The IMEO aims to create a public database of empirically verified methane emissions. Right now, countries often rely on estimates, which can sometimes be several magnitudes lower than actual emissions levels.

“A more accurate picture of methane emissions gives governments and companies the information they need to act with confidence,” said Mark Radka, Chief of UNEP’s Energy and Climate Branch. “This is true for both good policies and sound management practices.”

Measuring methane

  A cow and a researcher
A researcher at the Baden-Württemberg Agricultural Center in Germany holds a detector that measures methane emissions in the exhaled air of cows. Photo: Reuters/Thomas Warnack

“The big challenge is knowing exactly how much [methane] is being emitted, where it is being emitted and for how long it has been emitted to be able to reduce emissions to the level we need to,” said Manfredi Caltagirone, the head of the International Methane Emissions Observatory.
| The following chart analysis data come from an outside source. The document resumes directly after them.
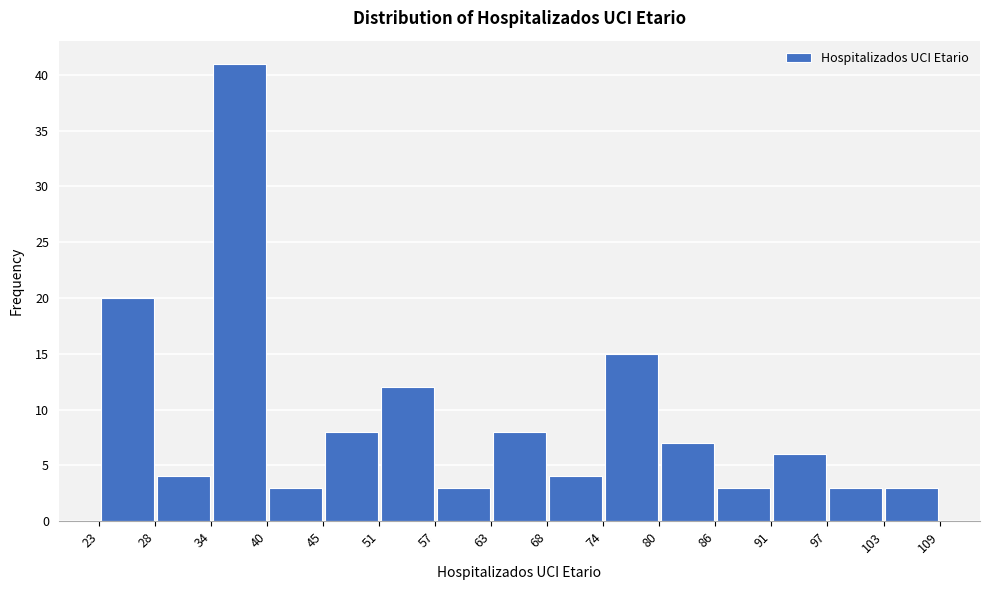

Reading left to right, transcribe this chart: for each bar, give the range it covers on the x-axis and its height. The values are not printed on the chart, so give them approximately, as read against the axis.

23 to 28: 20
28 to 34: 4
34 to 40: 41
40 to 45: 3
45 to 51: 8
51 to 57: 12
57 to 63: 3
63 to 68: 8
68 to 74: 4
74 to 80: 15
80 to 86: 7
86 to 91: 3
91 to 97: 6
97 to 103: 3
103 to 109: 3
The best way to measure methane emissions is through the combination of operational knowledge and the use of methane quantification technologies, drones and sensor-equipped aircraft.

Satellites are also becoming an effective means of detecting and measuring large methane emissions. While using satellites is not always practical—as methane readings can be hidden by ambient conditions such as cloud cover, dense forests, or snow cover—they are particularly useful for detecting and quantifying super-emitter events like the one in the Gulf of Mexico. (According to the researchers, it appears, the massive leak was most likely caused by equipment malfunction.)

In fact, the team of scientists who discovered the super-emitter event in the Gulf of Mexico are in the process of expanding their work to offshore oil and gas production sites in other parts of the world.

If the current methane emission inventories are problematic, are they worth the trouble? For Giulia Ferrini, Program Management Officer at UNEP, the answer is a resounding yes, if some changes in approach are made.

According to her, keeping accurate and transparent inventories is instrumental in heading off climate change. Caltagirone and Ferrini believe that site specific, or asset-level, methane inventories based on measurements are an essential component of mitigation because the Paris Agreement is built on transparency and accountability. Collecting these asset-level data provides the necessary information to those who have the power to cut the emissions.